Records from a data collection
****************************************

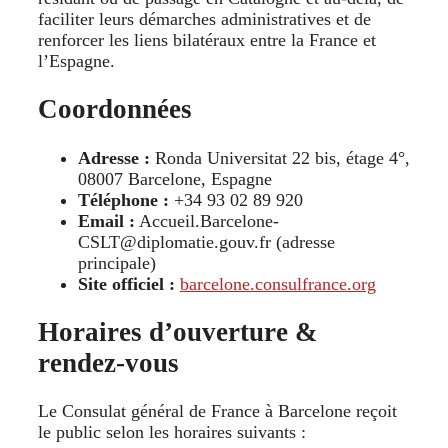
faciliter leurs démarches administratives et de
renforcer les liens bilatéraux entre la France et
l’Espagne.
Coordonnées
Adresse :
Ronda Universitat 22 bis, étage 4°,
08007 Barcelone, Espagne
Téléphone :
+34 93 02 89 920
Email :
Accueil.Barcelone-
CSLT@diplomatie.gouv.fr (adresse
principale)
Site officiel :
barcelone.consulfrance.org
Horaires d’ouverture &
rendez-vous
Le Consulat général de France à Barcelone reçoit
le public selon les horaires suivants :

****************************************

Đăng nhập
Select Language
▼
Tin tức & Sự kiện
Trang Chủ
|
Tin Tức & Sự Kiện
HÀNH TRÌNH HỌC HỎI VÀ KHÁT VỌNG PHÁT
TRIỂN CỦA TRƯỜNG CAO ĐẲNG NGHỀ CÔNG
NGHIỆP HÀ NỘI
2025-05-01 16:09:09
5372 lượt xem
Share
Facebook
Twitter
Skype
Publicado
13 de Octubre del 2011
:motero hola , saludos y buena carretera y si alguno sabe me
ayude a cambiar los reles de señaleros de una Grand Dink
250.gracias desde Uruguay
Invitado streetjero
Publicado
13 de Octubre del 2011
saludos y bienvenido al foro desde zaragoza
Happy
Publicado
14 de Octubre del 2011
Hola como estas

****************************************

| What is required |
Pick out every line of the data above that contains the string "saludos" and copy each one. Case counts.

| Answer box |
:motero hola , saludos y buena carretera y si alguno sabe me
saludos y bienvenido al foro desde zaragoza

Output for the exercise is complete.